» DATA RECORDS:
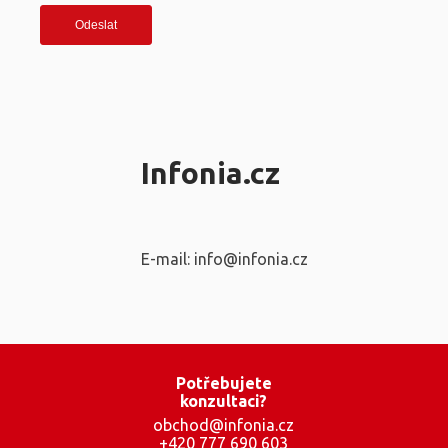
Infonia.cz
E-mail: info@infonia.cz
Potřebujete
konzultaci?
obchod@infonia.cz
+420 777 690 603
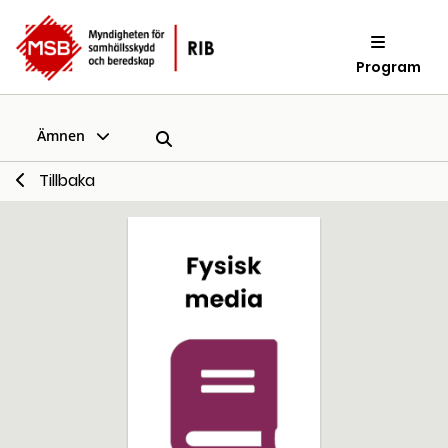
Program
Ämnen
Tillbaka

» WRITTEN TASK:
Word for word, return the material, omitting the pictures.

» WRITTEN RESPONSE:
Infonia.cz
E-mail: info@infonia.cz
Potřebujete
konzultaci?
obchod@infonia.cz
+420 777 690 603
Program
Ämnen
Tillbaka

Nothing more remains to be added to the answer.